* [Problems]
**A.** According to the pyDAC project page, what command installs the package from PyPI?
**B.** Write the next part of the pyDAC project page, picking up after its final sentence.

* [Text block]
►

Skip to main content

pyDAC (python Directly Addressable Codes) offers a variable-length encoding scheme for (unsigned) integers with random access to any element of the encoded sequence.

Project description

pyDAC

Upload Python Package

pyDAC (python Directly Addressable Codes) offers a variable-length encoding scheme for (unsigned) integers with random access to any element of the encoded sequence.

In terms of compression, a DAC structure is very likely to outperform standard base-128 compression schemes aka VByte, Varint, VInt, EncInt etc..

As a bonus, a DAC structure gives to random access to each and every sequence element without any decoding.

Installation

Install from PyPi using

pip install pyDAC

Usage

from pyDAC import DAC

imports the module.

import random 
from pyDAC import DAC

values = random.sample(range(2**32), 10**7)
encoded_values = DAC(iter(values))

creates a DAC structure encoded_values for the values sequence.

Access

The ith element from the original values sequence can be retrieved from a DAC structure encoded_values using the subscript operator

for i in range(len(values)):
    assert values[i] == encoded_values[i]

A DAC structure encoded_values is also iterable.

You can easily loop through the stored elements stored

dac_iter = iter(encoded_values)
while True:
    try:
        val = next(dac_iter)
    except StopIteration:
        break  # Iterator exhausted: stop the loop
    else:
        print(val)

or return all stored elements at once

assert values == list(iter(encoded_values))

Miscellaneous

A DAC structure can provide compression ratios and space_savings in comparision to the minimal fixed width representation and to the variable byte representation of the original values sequence.

◄

(Stored records)
►

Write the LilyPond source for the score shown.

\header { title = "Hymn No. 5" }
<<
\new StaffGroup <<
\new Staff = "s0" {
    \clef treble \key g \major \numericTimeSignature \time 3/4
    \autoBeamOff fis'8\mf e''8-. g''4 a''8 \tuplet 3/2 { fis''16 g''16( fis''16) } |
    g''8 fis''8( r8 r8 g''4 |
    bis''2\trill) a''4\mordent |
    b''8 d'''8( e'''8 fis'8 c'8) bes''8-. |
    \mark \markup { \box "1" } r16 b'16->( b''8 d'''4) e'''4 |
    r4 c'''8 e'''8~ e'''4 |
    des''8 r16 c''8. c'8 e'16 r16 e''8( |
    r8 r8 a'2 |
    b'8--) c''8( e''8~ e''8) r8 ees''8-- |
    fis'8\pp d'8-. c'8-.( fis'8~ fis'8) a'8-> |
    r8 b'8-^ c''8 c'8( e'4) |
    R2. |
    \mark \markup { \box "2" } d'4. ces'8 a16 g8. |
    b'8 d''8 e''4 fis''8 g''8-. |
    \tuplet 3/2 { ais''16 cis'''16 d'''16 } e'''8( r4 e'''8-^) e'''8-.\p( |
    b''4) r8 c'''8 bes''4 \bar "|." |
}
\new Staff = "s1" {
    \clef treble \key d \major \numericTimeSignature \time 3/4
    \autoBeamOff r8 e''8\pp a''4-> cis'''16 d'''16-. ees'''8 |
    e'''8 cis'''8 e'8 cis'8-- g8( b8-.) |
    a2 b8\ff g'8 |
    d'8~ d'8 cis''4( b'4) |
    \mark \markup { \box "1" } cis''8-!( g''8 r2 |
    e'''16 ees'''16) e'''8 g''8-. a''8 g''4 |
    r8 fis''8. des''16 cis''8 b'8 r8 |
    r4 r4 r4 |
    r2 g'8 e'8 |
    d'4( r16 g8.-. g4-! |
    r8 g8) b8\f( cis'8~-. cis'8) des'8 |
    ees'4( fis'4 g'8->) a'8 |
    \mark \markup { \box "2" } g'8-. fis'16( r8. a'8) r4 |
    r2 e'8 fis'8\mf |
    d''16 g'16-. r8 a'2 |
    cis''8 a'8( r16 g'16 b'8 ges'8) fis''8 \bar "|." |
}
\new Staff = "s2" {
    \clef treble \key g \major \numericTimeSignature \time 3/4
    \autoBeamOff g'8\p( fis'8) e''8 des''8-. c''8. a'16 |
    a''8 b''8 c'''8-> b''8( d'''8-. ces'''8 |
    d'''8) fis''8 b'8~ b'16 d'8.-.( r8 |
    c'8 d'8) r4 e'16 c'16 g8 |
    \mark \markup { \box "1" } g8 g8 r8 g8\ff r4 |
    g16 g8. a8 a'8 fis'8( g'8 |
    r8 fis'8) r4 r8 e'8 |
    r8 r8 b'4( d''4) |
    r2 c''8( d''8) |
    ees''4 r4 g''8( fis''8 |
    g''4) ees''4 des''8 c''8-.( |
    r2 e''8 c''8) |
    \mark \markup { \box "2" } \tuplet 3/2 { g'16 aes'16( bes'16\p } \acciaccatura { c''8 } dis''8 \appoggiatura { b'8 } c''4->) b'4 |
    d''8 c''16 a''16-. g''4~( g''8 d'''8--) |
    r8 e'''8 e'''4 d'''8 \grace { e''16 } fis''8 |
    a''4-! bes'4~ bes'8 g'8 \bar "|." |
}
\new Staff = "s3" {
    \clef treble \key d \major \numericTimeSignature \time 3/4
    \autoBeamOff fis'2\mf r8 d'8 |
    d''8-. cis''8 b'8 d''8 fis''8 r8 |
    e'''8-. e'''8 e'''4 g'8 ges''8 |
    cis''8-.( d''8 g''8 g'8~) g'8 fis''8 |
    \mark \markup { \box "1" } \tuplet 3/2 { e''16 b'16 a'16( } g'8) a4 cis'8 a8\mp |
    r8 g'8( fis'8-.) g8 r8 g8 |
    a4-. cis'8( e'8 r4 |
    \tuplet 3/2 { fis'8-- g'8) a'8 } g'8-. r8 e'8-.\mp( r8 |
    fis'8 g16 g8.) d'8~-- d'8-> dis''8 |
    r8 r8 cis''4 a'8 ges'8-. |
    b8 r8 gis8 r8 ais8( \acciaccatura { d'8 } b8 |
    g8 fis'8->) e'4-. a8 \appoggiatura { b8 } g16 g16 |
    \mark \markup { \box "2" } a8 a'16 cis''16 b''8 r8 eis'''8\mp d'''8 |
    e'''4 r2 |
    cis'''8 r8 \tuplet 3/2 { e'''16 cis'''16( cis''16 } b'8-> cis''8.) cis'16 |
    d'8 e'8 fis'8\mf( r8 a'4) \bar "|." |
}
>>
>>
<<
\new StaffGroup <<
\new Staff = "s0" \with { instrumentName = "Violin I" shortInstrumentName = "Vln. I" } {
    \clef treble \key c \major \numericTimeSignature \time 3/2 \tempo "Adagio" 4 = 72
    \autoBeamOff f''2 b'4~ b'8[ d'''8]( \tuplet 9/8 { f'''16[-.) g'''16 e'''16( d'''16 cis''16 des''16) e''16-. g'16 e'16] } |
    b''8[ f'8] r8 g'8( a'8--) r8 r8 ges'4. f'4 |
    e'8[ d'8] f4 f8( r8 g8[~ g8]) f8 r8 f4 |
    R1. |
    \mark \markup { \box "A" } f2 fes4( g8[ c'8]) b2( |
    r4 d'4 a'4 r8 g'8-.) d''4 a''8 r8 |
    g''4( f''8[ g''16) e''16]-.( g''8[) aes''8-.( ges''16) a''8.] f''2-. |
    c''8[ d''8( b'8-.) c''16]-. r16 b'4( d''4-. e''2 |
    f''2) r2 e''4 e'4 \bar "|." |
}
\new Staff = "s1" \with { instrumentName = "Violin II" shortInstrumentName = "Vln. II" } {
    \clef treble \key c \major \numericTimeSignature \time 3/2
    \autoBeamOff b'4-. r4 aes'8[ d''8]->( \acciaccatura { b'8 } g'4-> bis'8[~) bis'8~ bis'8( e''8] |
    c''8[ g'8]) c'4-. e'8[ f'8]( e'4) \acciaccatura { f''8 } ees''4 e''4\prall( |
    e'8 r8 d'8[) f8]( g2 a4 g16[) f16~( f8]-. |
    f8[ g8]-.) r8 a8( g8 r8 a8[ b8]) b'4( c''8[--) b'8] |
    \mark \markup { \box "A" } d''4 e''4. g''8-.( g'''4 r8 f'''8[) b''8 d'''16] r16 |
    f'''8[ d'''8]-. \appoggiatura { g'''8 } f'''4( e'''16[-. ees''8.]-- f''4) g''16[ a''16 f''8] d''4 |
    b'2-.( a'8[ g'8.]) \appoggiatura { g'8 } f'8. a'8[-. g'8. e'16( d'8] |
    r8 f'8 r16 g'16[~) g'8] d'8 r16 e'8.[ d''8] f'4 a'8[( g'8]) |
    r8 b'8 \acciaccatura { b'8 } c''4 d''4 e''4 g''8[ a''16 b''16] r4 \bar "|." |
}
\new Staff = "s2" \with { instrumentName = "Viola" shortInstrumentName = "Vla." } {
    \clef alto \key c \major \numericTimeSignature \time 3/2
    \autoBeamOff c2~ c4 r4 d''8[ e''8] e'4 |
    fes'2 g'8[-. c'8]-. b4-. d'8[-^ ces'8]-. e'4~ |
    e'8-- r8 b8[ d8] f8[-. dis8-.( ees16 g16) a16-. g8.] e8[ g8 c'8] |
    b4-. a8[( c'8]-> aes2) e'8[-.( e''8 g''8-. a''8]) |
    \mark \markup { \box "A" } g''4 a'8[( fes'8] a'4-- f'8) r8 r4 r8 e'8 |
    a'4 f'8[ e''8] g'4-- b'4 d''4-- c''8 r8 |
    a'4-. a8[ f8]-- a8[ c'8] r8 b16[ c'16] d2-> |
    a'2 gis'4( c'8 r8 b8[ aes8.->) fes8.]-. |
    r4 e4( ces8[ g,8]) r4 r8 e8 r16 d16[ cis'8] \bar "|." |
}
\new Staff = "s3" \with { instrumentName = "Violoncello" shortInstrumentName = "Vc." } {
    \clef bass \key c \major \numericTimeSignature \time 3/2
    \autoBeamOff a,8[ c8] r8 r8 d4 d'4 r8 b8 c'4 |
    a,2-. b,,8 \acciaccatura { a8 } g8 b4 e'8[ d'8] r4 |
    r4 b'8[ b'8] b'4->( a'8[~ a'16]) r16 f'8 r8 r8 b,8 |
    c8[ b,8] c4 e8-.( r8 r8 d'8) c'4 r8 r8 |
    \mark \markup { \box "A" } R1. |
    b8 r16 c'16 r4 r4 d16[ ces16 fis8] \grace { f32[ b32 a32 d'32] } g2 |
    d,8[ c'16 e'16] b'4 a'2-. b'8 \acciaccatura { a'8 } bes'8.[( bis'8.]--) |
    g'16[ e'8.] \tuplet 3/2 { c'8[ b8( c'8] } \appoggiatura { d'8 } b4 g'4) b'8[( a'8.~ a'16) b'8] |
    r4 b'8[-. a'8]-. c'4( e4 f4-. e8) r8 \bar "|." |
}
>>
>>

◄

* [Responses]
**A.** pip install pyDAC

**B.**
For example,

values = [1, 2, 1, 8, 3, 4, 5, 9, 13, 1024, 262189]
encoded_values = DAC(iter(values))

print(encoded_values.space_savings)
>>> {'vbyte': 0.08214285714285718, 'fixed_width': 0.508133971291866}

print(encoded_values.compression_ratios)
>>> {'vbyte': 1.0894941634241246, 'fixed_width': 2.0330739299610894}

Attributions

@article{
    title = {{Algorithms and Compressed Data Structures for Information Retrieval}},
    author = {Ladra, Susana},
    type = {Phd Thesis},
    institution = {Universidade da Coru{\~{n}}a},
    pages = {272},
    year = {2011},
    isbn = {5626895531}
}
@inproceedings{
    title = {{Directly addressable variable-length codes}},
    author = {Brisaboa, Nieves R. and Ladra, Susana and Navarro, Gonzalo},
    booktitle = {Lecture Notes in Computer Science (including subseries Lecture Notes in Artificial Intelligence and Lecture Notes in Bioinformatics)},
    volume = {5721 LNCS},
    doi = {10.1007/978-3-642-03784-9_12},
    isbn = {3642037836},
    issn = {03029743},
    pages = {122--130},
    publisher = {Springer, Berlin, Heidelberg},
    year = {2009}
}

License

Creative Commons License
This work is licensed under a Creative Commons Attribution-NonCommercial-ShareAlike 4.0 International License.

Project details


Download files

Download the file for your platform. If you're not sure which to choose, learn more about installing packages.

Source Distribution

pyDAC-0.0.2.tar.gz (4.8 kB view hashes)

Uploaded Source

Built Distribution

pyDAC-0.0.2-py3-none-any.whl (5.2 kB view hashes)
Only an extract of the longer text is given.